Angela Merkel sollte auf Neujahrsansprache verzichten

Kaum Interesse bei Zuschauern : Merkel sollte auf ihre Neujahrsansprache verzichten

Erscheint die Bundeskanzlerin auf dem Bildschirm, schaltet jeder siebte Zuschauer ab. Die Abstimmung mit der Fernbedienung hat Angela Merkel an Silvester verloren. Ihre Neujahrsansprache drückte nach der "Tagesschau" die Einschaltquote im Ersten deutlich nach unten.
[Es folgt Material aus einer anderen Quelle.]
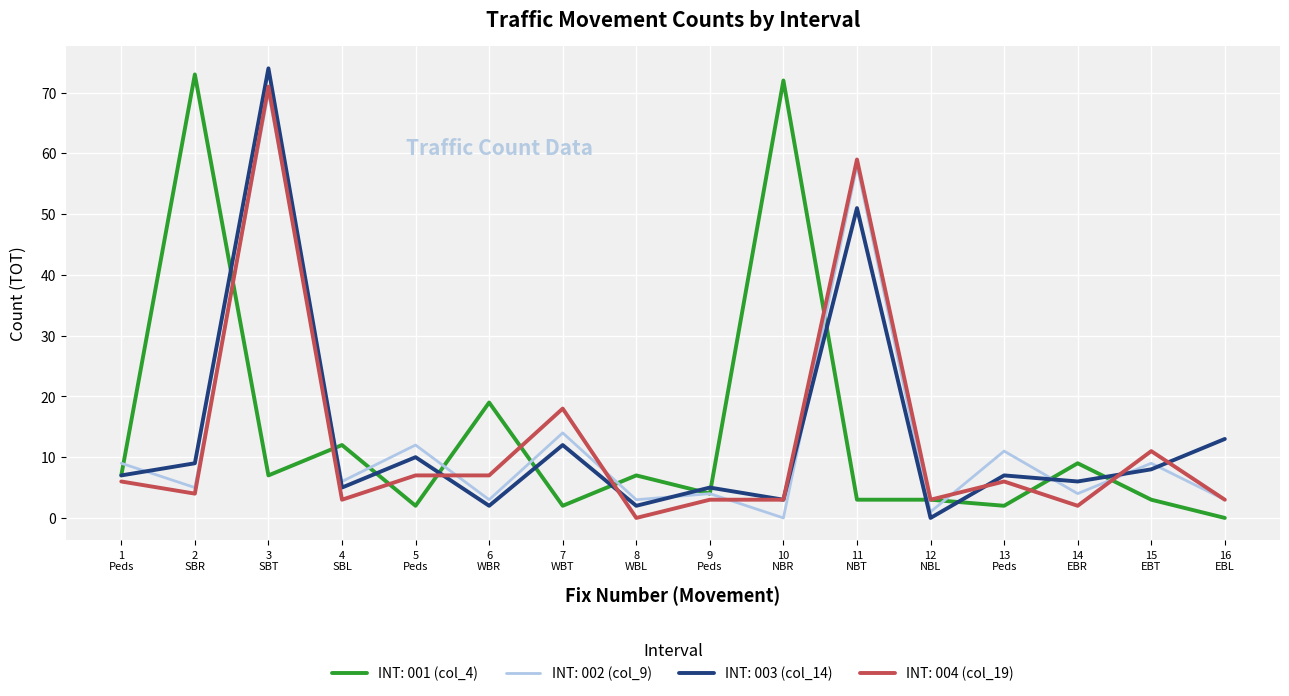

At which label does INT: 004 (col_19) reach its peak?

3
SBT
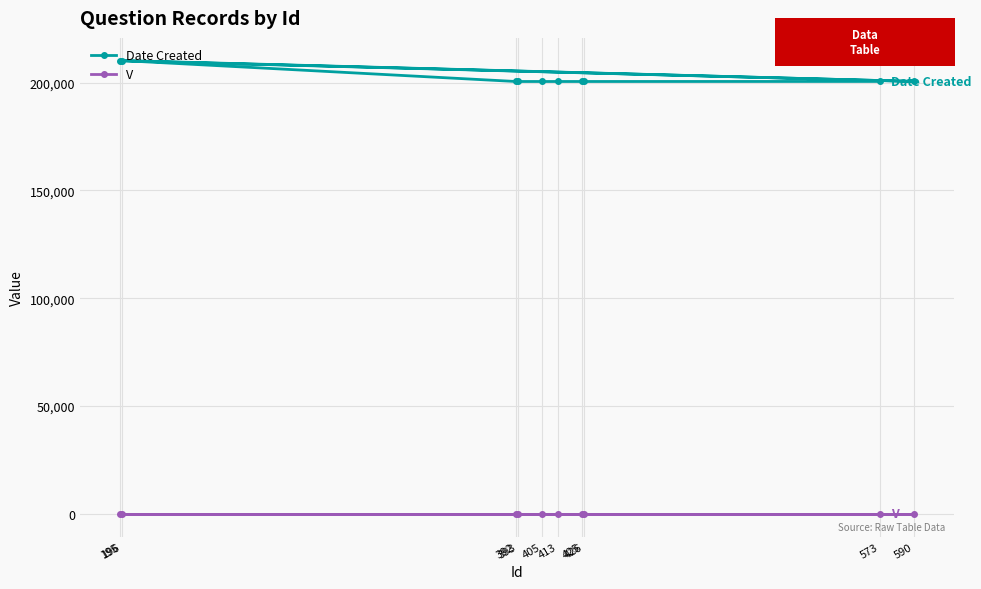

What is the minimum value shown in the chart?

1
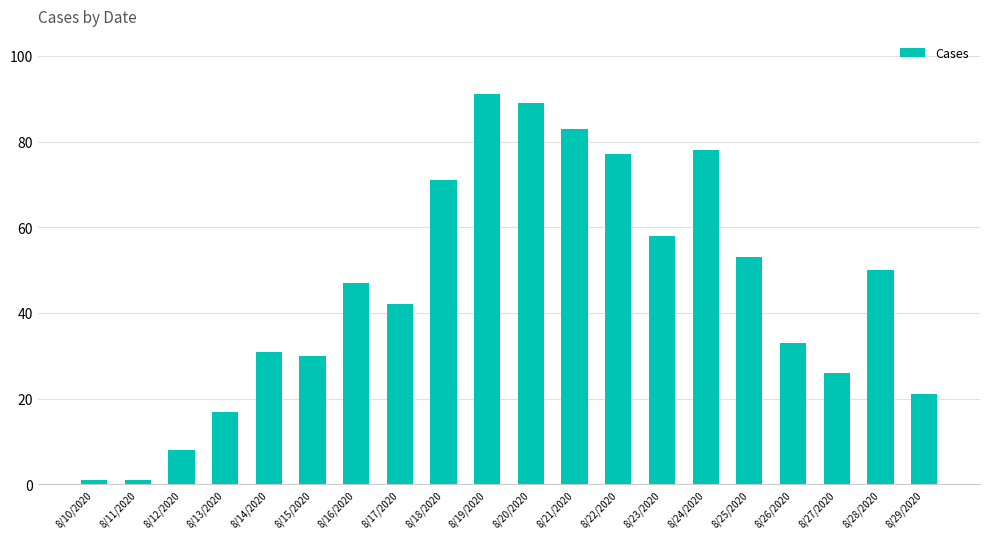

What is the label of the 16th bar from the right?

8/14/2020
Das wirft Fragen auf: Können die Deutschen ihre Kanzlerin nicht mehr sehen? Hat Merkels "Wir-schaffen-das!" das flüchtlingsferne Fernsehpublikum verschreckt? Wohl kaum. Die Mehrheit trägt, wenn auch über Mängel murrend, den Flüchtlingskurs der Kanzlerin weiterhin mit. Das Thema "Flüchtlinge" liegt der Bevölkerung auf der Seele.

Insoweit hat Angela Merkel den richtigen, versöhnlichen Ton getroffen. Ihre Botschaft erreichte aber — über alle Kanäle — nur einen Bruchteil der Bevölkerung. Das liegt vor allem am falschen Format, das wie "Dinner for one" kaum Überraschungen bietet ("the same procedure as every year") und den Dialog ausschließt. Verkündet wird das Kanzlerinnen-Wort wie eine Predigt von der Kanzel herab.

Die Zeit der Frontal-Beschallung aber ist vorbei. In erfolgreichen TV-Formaten hat das Gespräch den Monolog ersetzt. Die Einschaltquoten steigen, wo Spannung aufkommt. Eine Lösung auch für die Kanzlerin. Angela Merkel sollte auf die Neujahrsansprache verzichten. Statt dessen lieber Fragen beantworten. Davon gibt es schließlich mehr als genug.